[Data entries]

----------------

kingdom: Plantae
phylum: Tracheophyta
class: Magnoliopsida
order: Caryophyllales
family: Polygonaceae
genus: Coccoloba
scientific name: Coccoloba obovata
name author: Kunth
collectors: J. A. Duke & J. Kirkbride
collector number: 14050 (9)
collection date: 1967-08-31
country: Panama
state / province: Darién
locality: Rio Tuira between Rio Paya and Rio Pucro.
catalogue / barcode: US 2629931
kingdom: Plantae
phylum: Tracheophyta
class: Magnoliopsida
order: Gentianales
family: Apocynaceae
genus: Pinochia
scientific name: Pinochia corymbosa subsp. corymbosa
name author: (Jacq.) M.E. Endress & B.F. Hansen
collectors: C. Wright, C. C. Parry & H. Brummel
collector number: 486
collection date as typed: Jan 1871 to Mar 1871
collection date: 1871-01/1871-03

----------------

[SHORT EXERCISE]
Extract every field and its value from the records, one line per field in the order given, reproducing each line verbatim.

[WRITTEN ANSWER]
kingdom: Plantae
phylum: Tracheophyta
class: Magnoliopsida
order: Caryophyllales
family: Polygonaceae
genus: Coccoloba
scientific name: Coccoloba obovata
name author: Kunth
collectors: J. A. Duke & J. Kirkbride
collector number: 14050 (9)
collection date: 1967-08-31
country: Panama
state / province: Darién
locality: Rio Tuira between Rio Paya and Rio Pucro.
catalogue / barcode: US 2629931
kingdom: Plantae
phylum: Tracheophyta
class: Magnoliopsida
order: Gentianales
family: Apocynaceae
genus: Pinochia
scientific name: Pinochia corymbosa subsp. corymbosa
name author: (Jacq.) M.E. Endress & B.F. Hansen
collectors: C. Wright, C. C. Parry & H. Brummel
collector number: 486
collection date as typed: Jan 1871 to Mar 1871
collection date: 1871-01/1871-03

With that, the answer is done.